Our implementation features:
- A new Matlab class fmad which overloads the builtin Matlab arithmetic and some intrinsic functions.
- Separation of storage and manipulation of derivatives into a separate class derivvec. This greatly reduces the complexity of the Matlab code for the fmad class. Additionally it allows for the straightforward optimisation of the derivative vector operations using the high level matrix/array functions of Matlab.
- The derivvec class also allows for the use of Matlab's sparse matrix representation to exploit sparsity in the derivative calculations at runtime for arbitrary dimension arrays.
- New for version 1.2: Support for compressed Jacobian calculations when a sparse Jacobian has known sparsity pattern detailed in section 5.4.
- New for version 1.2: High-level interfaces for enabling use of Mad with Matlab's Optimization Toolbox and stiff ODE solvers as described in Section 6.
- New for version 1.2: Black box interfaces of section 7 for interfacing Mad with code for which derivative code already has been developed or for calling external procedures for which derivatives are known.
- New for version 1.2: all examples now available as script M-files and added to the Matlab path on startup.
- New for version 1.2: Improved help facilities allowing removal of the Appendix of previous versions of this manual and introduced in Section 2.5.
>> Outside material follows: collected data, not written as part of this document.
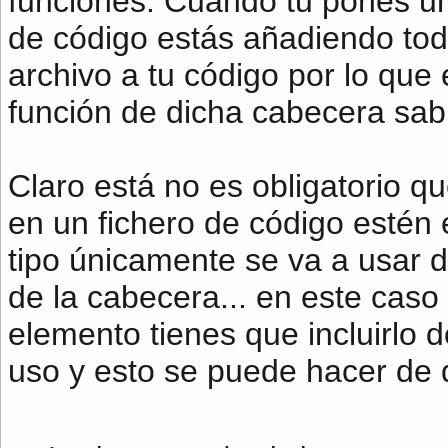
funciones. Cuando tu pones un 
de código estás añadiendo tod
archivo a tu código por lo que
función de dicha cabecera sab
Claro está no es obligatorio q
en un fichero de código estén 
tipo únicamente se va a usar d
de la cabecera... en este caso
elemento tienes que incluirlo 
uso y esto se puede hacer de 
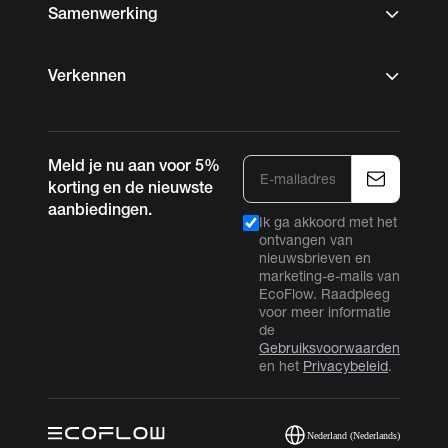
Samenwerking
Verkennen
Meld je nu aan voor 5%
korting en de nieuwste
aanbiedingen.
Ik ga akkoord met het
ontvangen van
nieuwsbrieven en
marketing-e-mails van
EcoFlow. Raadpleeg
voor meer informatie
de
Gebruiksvoorwaarden
en het
Privacybeleid
.
Nederland (Nederlands)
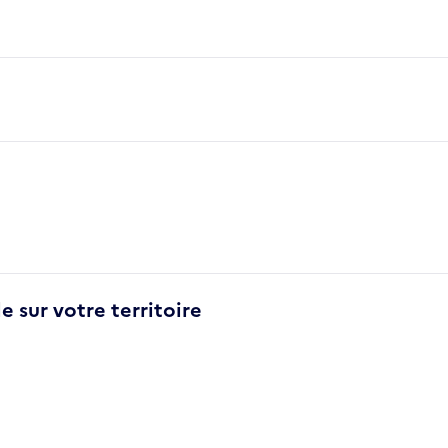
e sur votre territoire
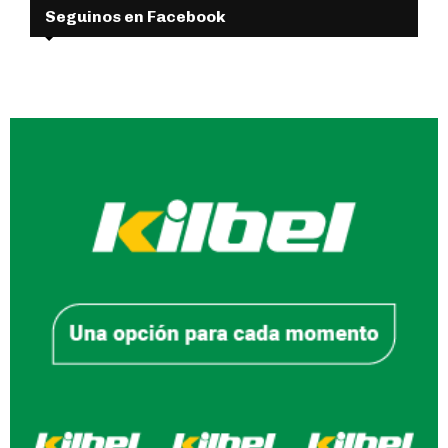
Seguinos en Facebook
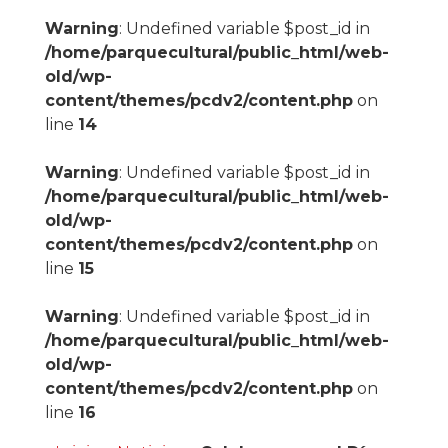
Warning
: Undefined variable $post_id in
/home/parquecultural/public_html/web-
old/wp-
content/themes/pcdv2/content.php
on
line
14
Warning
: Undefined variable $post_id in
/home/parquecultural/public_html/web-
old/wp-
content/themes/pcdv2/content.php
on
line
15
Warning
: Undefined variable $post_id in
/home/parquecultural/public_html/web-
old/wp-
content/themes/pcdv2/content.php
on
line
16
Coverage of Matlab's huge range of intrinsic functions is being constantly extended with new functionality added as demanded; so allowing for carefully testing on user's test cases before widespread release.
An implementation of reverse mode AD is currently under development.
This document constitutes a User Guide for the fmad class of Mad. Section 2 covers installing Mad. Section 4 introduces basic usage of the forward mode via some simple examples. Section 5 details more advanced usage of the forward mode and in particular provides guidance on how Matlab functions should be written to give effective usage of Mad. Section 6 introduces the high-level interfaces first described in [FK04]. These allow users of Matlab' Optimisation Toolbox [Mat06b] or Matlab's stiff ODE solvers [mat06a, Chapter 5] to easily use Mad for calculating function gradients or Jacobians. Section 7 details black box interfaces allowing users to interface Mad to functions whose derivatives are known and which possibly are coded in external mex files written in Fortran or C.